[Extracted page text data]
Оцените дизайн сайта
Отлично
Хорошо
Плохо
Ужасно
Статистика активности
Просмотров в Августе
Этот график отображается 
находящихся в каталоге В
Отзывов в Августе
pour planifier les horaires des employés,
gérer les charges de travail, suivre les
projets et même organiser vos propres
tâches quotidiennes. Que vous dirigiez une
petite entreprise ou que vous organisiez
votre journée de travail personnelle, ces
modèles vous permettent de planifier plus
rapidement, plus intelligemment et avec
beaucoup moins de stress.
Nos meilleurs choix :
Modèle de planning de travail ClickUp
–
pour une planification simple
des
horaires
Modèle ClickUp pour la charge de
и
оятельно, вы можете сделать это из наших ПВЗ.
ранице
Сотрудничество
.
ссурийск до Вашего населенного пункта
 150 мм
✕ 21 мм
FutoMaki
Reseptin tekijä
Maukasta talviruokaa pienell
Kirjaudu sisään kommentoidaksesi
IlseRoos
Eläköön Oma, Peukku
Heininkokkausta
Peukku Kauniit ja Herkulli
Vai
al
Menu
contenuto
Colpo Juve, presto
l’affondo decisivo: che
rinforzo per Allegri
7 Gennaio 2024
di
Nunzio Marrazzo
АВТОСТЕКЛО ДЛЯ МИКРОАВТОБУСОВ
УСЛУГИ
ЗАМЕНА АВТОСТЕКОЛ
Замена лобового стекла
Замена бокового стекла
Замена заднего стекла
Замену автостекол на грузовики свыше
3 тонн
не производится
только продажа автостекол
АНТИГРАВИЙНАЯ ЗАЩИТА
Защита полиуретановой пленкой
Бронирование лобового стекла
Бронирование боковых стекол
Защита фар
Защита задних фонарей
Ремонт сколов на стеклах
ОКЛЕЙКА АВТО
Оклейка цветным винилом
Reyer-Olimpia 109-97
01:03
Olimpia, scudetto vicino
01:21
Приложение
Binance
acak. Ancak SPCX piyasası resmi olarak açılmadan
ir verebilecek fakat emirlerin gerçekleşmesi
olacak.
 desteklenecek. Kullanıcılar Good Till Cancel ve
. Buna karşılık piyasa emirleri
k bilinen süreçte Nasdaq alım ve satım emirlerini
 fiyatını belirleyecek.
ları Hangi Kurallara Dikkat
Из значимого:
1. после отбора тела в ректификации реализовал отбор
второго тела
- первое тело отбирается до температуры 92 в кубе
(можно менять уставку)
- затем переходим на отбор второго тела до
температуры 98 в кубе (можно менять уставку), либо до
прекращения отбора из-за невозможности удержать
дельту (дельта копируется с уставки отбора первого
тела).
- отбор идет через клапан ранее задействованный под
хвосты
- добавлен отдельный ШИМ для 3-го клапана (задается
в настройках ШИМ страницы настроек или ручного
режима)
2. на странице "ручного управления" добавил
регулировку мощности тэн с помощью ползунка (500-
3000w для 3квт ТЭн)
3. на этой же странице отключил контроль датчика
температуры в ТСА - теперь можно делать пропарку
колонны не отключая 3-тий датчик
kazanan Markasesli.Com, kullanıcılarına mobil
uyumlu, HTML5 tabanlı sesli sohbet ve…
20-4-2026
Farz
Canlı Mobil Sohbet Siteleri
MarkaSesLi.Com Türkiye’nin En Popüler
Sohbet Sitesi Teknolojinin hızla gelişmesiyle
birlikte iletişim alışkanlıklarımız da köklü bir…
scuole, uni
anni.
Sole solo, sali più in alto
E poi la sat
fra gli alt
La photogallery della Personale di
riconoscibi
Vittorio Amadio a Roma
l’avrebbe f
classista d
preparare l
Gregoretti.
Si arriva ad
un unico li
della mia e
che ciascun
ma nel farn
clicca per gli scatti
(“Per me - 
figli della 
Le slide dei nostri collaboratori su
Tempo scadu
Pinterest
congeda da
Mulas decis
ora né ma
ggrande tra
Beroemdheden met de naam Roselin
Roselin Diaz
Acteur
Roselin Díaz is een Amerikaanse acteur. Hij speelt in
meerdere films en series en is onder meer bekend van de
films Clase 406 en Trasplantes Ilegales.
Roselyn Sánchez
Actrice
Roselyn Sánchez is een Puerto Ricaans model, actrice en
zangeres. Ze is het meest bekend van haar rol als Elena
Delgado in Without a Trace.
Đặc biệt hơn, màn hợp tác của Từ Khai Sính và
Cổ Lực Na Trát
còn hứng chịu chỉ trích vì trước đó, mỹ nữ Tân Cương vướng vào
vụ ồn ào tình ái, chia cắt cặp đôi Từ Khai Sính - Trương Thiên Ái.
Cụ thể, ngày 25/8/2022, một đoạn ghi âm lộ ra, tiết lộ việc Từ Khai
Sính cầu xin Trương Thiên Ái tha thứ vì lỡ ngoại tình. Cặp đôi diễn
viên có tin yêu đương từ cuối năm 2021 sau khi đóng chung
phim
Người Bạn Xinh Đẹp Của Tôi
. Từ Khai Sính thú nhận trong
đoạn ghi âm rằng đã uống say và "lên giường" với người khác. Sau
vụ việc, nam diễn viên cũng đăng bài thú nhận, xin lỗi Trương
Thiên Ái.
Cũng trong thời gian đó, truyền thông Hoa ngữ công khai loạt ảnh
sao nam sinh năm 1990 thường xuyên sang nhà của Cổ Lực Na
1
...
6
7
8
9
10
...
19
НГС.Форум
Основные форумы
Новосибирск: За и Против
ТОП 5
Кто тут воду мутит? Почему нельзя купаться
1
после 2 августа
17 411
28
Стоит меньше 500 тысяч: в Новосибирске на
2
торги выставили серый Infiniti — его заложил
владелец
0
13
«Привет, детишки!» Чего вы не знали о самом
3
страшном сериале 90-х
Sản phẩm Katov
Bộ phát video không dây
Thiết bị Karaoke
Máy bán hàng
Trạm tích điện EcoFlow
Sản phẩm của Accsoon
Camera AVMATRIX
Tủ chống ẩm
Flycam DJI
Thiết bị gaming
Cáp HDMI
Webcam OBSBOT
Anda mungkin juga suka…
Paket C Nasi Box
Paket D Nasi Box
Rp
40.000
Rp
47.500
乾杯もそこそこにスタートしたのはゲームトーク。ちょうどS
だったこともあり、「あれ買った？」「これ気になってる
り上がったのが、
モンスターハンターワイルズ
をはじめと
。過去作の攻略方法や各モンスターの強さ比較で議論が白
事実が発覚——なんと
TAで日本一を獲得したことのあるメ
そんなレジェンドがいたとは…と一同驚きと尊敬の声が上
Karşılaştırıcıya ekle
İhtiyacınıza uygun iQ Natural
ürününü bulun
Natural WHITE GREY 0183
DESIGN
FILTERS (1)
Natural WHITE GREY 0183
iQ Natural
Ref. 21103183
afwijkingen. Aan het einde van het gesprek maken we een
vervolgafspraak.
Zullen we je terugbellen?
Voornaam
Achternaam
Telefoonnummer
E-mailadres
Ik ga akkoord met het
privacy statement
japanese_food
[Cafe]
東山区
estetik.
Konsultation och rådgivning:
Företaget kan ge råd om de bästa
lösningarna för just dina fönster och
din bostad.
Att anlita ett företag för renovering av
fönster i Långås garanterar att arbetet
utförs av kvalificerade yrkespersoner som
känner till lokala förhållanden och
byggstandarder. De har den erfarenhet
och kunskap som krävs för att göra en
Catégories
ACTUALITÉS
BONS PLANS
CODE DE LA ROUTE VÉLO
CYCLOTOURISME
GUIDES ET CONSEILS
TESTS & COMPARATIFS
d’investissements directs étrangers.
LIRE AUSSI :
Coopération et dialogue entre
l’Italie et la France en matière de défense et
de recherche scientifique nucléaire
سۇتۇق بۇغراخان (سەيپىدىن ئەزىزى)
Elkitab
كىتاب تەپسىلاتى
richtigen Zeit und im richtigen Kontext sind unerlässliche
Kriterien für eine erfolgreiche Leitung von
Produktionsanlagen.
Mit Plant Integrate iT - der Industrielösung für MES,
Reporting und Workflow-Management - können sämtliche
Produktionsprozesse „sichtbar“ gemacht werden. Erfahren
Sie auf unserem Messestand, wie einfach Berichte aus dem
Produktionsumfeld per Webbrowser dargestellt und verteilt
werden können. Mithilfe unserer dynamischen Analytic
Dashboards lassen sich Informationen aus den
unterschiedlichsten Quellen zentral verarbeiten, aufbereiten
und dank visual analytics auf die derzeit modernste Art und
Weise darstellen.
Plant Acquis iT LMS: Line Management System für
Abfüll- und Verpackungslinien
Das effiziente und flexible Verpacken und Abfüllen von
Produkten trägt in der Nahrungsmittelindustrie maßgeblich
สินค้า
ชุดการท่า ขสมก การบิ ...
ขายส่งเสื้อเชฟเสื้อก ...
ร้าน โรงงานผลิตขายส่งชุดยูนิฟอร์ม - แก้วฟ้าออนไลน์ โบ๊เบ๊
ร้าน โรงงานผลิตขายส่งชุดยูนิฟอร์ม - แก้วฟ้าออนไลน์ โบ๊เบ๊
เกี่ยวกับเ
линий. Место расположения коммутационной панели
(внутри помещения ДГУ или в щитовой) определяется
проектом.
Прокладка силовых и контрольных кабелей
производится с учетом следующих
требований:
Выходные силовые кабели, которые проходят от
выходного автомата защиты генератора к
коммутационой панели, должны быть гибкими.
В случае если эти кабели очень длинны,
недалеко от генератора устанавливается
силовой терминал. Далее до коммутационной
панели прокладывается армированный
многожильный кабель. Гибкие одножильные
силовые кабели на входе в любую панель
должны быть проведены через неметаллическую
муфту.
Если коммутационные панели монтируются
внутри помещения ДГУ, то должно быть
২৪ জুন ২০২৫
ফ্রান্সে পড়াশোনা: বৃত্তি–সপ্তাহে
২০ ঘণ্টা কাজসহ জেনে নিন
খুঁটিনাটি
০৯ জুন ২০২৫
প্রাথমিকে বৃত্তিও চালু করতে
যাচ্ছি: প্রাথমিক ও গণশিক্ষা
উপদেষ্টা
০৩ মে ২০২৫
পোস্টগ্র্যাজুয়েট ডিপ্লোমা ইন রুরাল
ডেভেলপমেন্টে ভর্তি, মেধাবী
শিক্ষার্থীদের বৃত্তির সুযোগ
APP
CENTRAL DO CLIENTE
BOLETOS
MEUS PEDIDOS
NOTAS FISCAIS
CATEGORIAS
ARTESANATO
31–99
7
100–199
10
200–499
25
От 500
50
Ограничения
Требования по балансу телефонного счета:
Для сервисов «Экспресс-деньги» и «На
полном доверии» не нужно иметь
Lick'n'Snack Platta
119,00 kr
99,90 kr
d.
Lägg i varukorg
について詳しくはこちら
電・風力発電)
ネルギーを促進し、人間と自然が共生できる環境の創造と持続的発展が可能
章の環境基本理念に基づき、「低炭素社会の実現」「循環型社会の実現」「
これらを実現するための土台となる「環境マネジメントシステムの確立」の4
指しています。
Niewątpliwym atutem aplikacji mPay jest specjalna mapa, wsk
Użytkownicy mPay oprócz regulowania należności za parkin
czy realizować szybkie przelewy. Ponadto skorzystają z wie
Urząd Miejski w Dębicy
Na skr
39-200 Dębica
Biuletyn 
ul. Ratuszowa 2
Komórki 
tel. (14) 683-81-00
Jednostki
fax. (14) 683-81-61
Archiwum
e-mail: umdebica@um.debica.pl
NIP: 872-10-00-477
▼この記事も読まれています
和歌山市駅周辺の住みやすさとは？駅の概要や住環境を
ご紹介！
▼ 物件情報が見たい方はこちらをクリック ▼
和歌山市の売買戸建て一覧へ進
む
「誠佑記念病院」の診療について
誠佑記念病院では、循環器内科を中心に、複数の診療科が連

• WHAT THE TASK REQUIRES: Set down exactly the lines of the data above, beginning with the line that has "Замена лобового стекла" and ending with the line that has "ОКЛЕЙКА АВТО", and no others.

• THE COMPLETED TASK:
Замена лобового стекла
Замена бокового стекла
Замена заднего стекла
Замену автостекол на грузовики свыше
3 тонн
не производится
только продажа автостекол
АНТИГРАВИЙНАЯ ЗАЩИТА
Защита полиуретановой пленкой
Бронирование лобового стекла
Бронирование боковых стекол
Защита фар
Защита задних фонарей
Ремонт сколов на стеклах
ОКЛЕЙКА АВТО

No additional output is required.